9杯目 続・リストランテ クオーリ

 早くもテーブルが一杯になっている。

 前菜はとうの昔に平らげ、今はパスタやピザの皿が席巻している。

 主食の隙間にカルパッチョやアヒージョなどのサイドメニューも並び、行儀悪くも迷い箸をしてしまいそうだ。

 しかも、瑛が言ったとおり、ジャックが小気味よく食べていくので、少し図々しい程度に取り皿に避けておかないとあっという間に皿が綺麗になってしまう。

 彼は食べ方は綺麗だが、一見すると普通に食べているようなのに、早さが尋常ではない。関知できない早さでジャックは料理を胃袋に入れている。

 まさに〝消える〟という言葉が相応しい。

「アリスちゃん、ちゃんと食べてますか?」

「だい、じょぶ、ですっ」

「俺、食事になると気が利かなくなってしまうので、食べたいのがあったら多めに取っておいてください」

「あ、じゃあ、そのピザをもう一切れと、ボンゴレを……」

「取りますね」

 と、取り分けてくれたのだが、取り分け皿に小山になっている。

 多い。

「あの、ジャックさん……」

「多かったですか?」

「えっと、次は、自分で取りますね」

「すみません……」

 謝らないで欲しいと伝えれば、再び謝罪がやってきそうで、有紗は盛られたパスタに手を付けた。

 こうすれば取り返せまい。

 本当は今、自分がもっと大食漢であればいいのにと思っていた。出てくる料理はどれも美味しく、ひとくち食べれば口が次を要求して止まらない。頼みもしないのに次から次へと色々な料理が出てくるので、どれもこれも食べてみたい。

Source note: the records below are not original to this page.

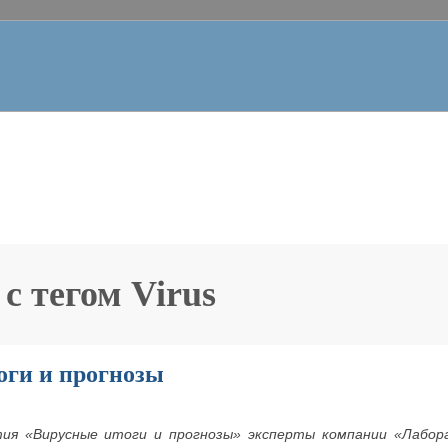
 с тегом
Virus
оги и прогнозы
ия «Вирусные итоги и прогнозы» эксперты компании «Лабора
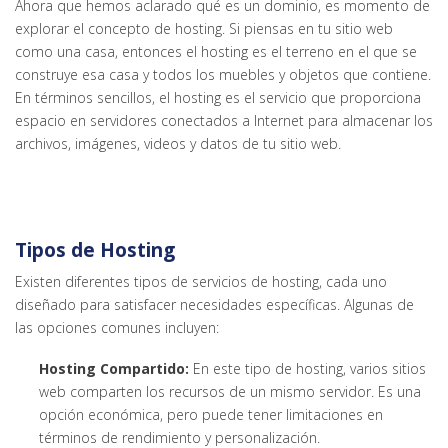
Ahora que hemos aclarado qué es un dominio, es momento de
explorar el concepto de hosting. Si piensas en tu sitio web
como una casa, entonces el hosting es el terreno en el que se
construye esa casa y todos los muebles y objetos que contiene.
En términos sencillos, el hosting es el servicio que proporciona
espacio en servidores conectados a Internet para almacenar los
archivos, imágenes, videos y datos de tu sitio web.
Tipos de Hosting
Existen diferentes tipos de servicios de hosting, cada uno
diseñado para satisfacer necesidades específicas. Algunas de
las opciones comunes incluyen:
Hosting Compartido:
En este tipo de hosting, varios sitios
web comparten los recursos de un mismo servidor. Es una
opción económica, pero puede tener limitaciones en
términos de rendimiento y personalización.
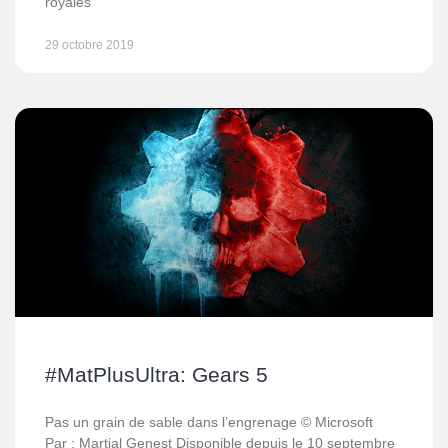
royales
29 octobre 2019
#MatPlusUltra: Gears 5
Pas un grain de sable dans l’engrenage © Microsoft
Par : Martial Genest Disponible depuis le 10 septembre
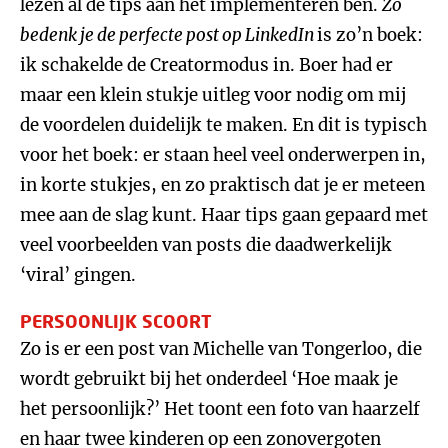
lezen al de tips aan het implementeren ben.
Zo
bedenk je de perfecte post op LinkedIn
is zo’n boek:
ik schakelde de Creatormodus in. Boer had er
maar een klein stukje uitleg voor nodig om mij
de voordelen duidelijk te maken. En dit is typisch
voor het boek: er staan heel veel onderwerpen in,
in korte stukjes, en zo praktisch dat je er meteen
mee aan de slag kunt. Haar tips gaan gepaard met
veel voorbeelden van posts die daadwerkelijk
‘viral’ gingen.
PERSOONLIJK SCOORT
Zo is er een post van Michelle van Tongerloo, die
wordt gebruikt bij het onderdeel ‘Hoe maak je
het persoonlijk?’ Het toont een foto van haarzelf
en haar twee kinderen op een zonovergoten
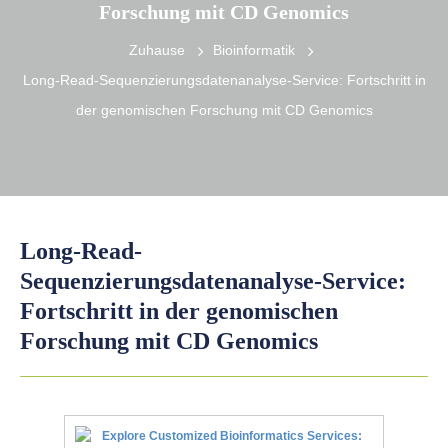
Forschung mit CD Genomics
Zuhause
Bioinformatik
Long-Read-Sequenzierungsdatenanalyse-Service: Fortschritt in
der genomischen Forschung mit CD Genomics
Long-Read-
Sequenzierungsdatenanalyse-Service:
Fortschritt in der genomischen
Forschung mit CD Genomics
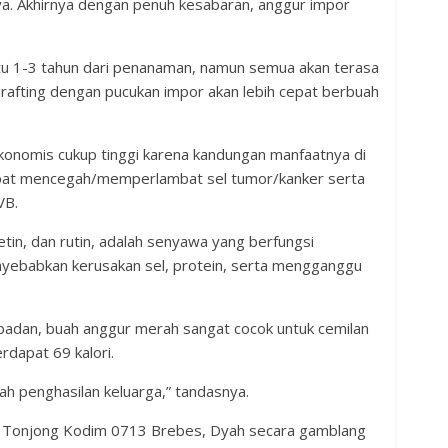
ya. Akhirnya dengan penuh kesabaran, anggur impor
tu 1-3 tahun dari penanaman, namun semua akan terasa
 grafting dengan pucukan impor akan lebih cepat berbuah
konomis cukup tinggi karena kandungan manfaatnya di
apat mencegah/memperlambat sel tumor/kanker serta
VB.
in, dan rutin, adalah senyawa yang berfungsi
yebabkan kerusakan sel, protein, serta mengganggu
badan, buah anggur merah sangat cocok untuk cemilan
dapat 69 kalori.
 penghasilan keluarga,” tandasnya.
9 Tonjong Kodim 0713 Brebes, Dyah secara gamblang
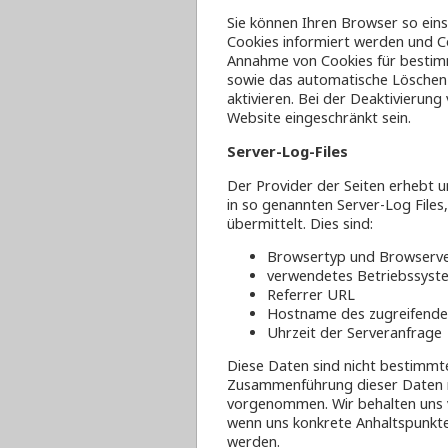
Sie können Ihren Browser so eins
Cookies informiert werden und Coo
Annahme von Cookies für bestimm
sowie das automatische Löschen
aktivieren. Bei der Deaktivierung
Website eingeschränkt sein.
Server-Log-Files
Der Provider der Seiten erhebt 
in so genannten Server-Log Files
übermittelt. Dies sind:
Browsertyp und Browserve
verwendetes Betriebssyst
Referrer URL
Hostname des zugreifende
Uhrzeit der Serveranfrage
Diese Daten sind nicht bestimmt
Zusammenführung dieser Daten m
vorgenommen. Wir behalten uns v
wenn uns konkrete Anhaltspunkte
werden.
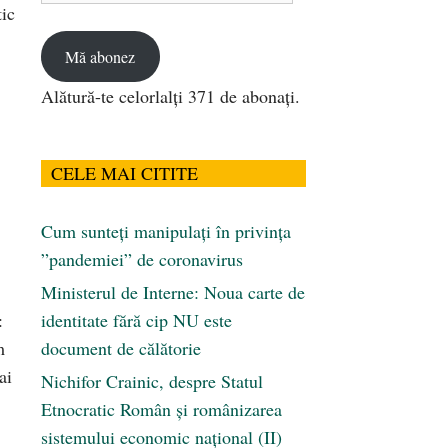
tic
email
Mă abonez
Alătură-te celorlalți 371 de abonați.
CELE MAI CITITE
Cum sunteți manipulați în privința
”pandemiei” de coronavirus
Ministerul de Interne: Noua carte de
:
identitate fără cip NU este
m
document de călătorie
ai
Nichifor Crainic, despre Statul
Etnocratic Român şi românizarea
sistemului economic naţional (II)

 故に、一種類につき少しずつ、まんべんなく食べるようにしないと、胃袋の許容量はすぐに限界を迎えてしまう。

「アリスちゃん。無理して食わなくていいからな。放っとけばコイツが全部平らげちまうから」

 瑛が両手に一つずつ皿を持ってやってきた。

 一つはリゾット。もう一つは、

「う……それ、エスカルゴですよね……」

「カタツムリ苦手?」

「カタツムリとか言わないでくださいよう。ますますダメになりそう……」

「んじゃオミ。さっさと食え」

 ジャックがまだパスタを巻いている皿を強制的に退かし、瑛は彼の目の前にエスカルゴのオーブン焼きを据えた。

 邪魔をされてジャックは僅かに眉を顰めたが、巻き取ったパスタを口に入れると、何事もなかったかのようにエスカルゴをフォークに刺し、食べ始めた。

「今日のはいつもより旨いな」

「いいのが手に入ったんだよ。おまえが荷物持ってくるって聞いて、取っといたんだぞ」

「随分と恩着せがましい物言いだな。食べて帰るとは限らないのに」

「夜におまえが来て何も食わないで帰るなんてまず無いもんね」

 そんな会話の間にエスカルゴは消えて無くなっていた。

 見るのもぞっとするものが早々に姿を消したのは有り難い。が、こんな速度で食べて本当に大丈夫だろうか。

「ジャックさん。ちゃんと噛んでます?」

「人並みには咀嚼しているつもりですけど」

 卓上は全て飲み物かと勘違いする速度で食べているのに、その合間に噛んでいるとは到底信じがたい。

「ホントですかぁ?」

 ピザを頬張り始めたジャックを有紗は半ば睨むように見つめた。

 始めは噛んでいるかどうか解らなかった。少しして、いつの間にか咀嚼も嚥下もしていないことに気付いた。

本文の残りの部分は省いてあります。